22 enero 2014

LA CORTESÍA DEL ASESINO


El 22 de enero de 1994, el oficial de policía de Houston, Guy P. Gaddis no sabía que uno de los detenidos, Edgar Tamayo, de 45 años, escondía una pistolita calibre 22 en el calcetín de su pierna derecha. Los subió en el asiento trasero de su patrulla y se montó al volante. Encendió el vehículo. Por el retrovisor pudo ver cómo uno de los detenidos maniobraba con las esposas, le apuntaba con el arma y entonces el parabrisas se salpicó de su propia sangre. Sus neuronas, en ramilletes sucesivos, se desconectaron y su cerebro se paralizó al impacto de los tres tiros. Apenas cayó en la cuenta de sus propios estertores, de la sangre que manaba por la comisura de sus labios, de sus ojos desorbitados y el rictus de su final instantáneo. Los detenidos huyeron con las manos esposadas pero fueron cazados más adelante. Uno a uno han sido condenados a muerte.

Un moderno filósofo estadounidense, Donald Davidson, urdió el llamado principio de caridad. Se trata de interpretar el habla del otro, bajo la suposición de que, aunque no compartamos su punto de vista y salvo pruebas evidentes, sus opiniones son verdaderas o, cuando menos, racionales. Cuando el otro no puede explicarse, nosotros, como intérpretes, tenemos que ayudarle a articular correctamente su idea. Desde que me enteré del asesinato del policía Guy P. Gaddis , creí que el criminal confeso era culpable. Pero quise recurrir al principio de caridad: ¿son verdaderas o racionales las opiniones de Edgar Tamayo, condenado a la pena capital en Livingston, Texas?

Tamayo alega que, recostado en el asiento trasero de la patrulla, con las manos esposadas, no hubiera podido sacar el arma del calcetín y disparar al policía. Tampoco hallaron sus huellas dactilares. Hicieron la reconstrucción de hechos con un tirador profesional: no pudo accionar el gatillo. Luego, Edgar Tamayo pidió una segunda prueba de Harrison, para detectarle residuos explosivos, porque la primera le dejó resultados negativos. Pero el examen era costoso, casi 5 mil dólares, y el gobierno de Texas no quiso erogar de nuevo esa suma considerable. Las autoridades tampoco dieron aviso al consulado mexicano ni respetaron los derechos humanos del preso. Queda, finalmente, la confesión de culpabilidad: pero el juez no quiso dejar constancia que el detenido padece daño cerebral, discapacidad mental y es fácilmente manipulable. Por cierto, Edgar no entiende bien el idioma inglés.


En este caso, no aplicó nadie el principio de caridad, que bien puede servirnos para dirimir diferencias domésticas y conflictos globales. Pero Donald Davidson es un filósofo prácticamente desconocido en el mundo.

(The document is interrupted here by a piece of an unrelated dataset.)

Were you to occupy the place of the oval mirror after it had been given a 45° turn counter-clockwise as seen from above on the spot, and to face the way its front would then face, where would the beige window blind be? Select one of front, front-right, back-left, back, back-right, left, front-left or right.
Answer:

El caso de Edgar Tamayo es muy poco atractivo para la mayoría de los medios de comunicación. Y los gobierno de ambos países, Estados Unidos y México, están más ocupados en sus disquisiciones políticas, negociaciones instrumentales y objetivos programáticos, como para pensar en la suerte de un pobre inocente, uno de tantos, que pasa sus últimas horas de vida en el racista corredor de la muerte. Total: uno más. Que se las arregle solo. ¿O no?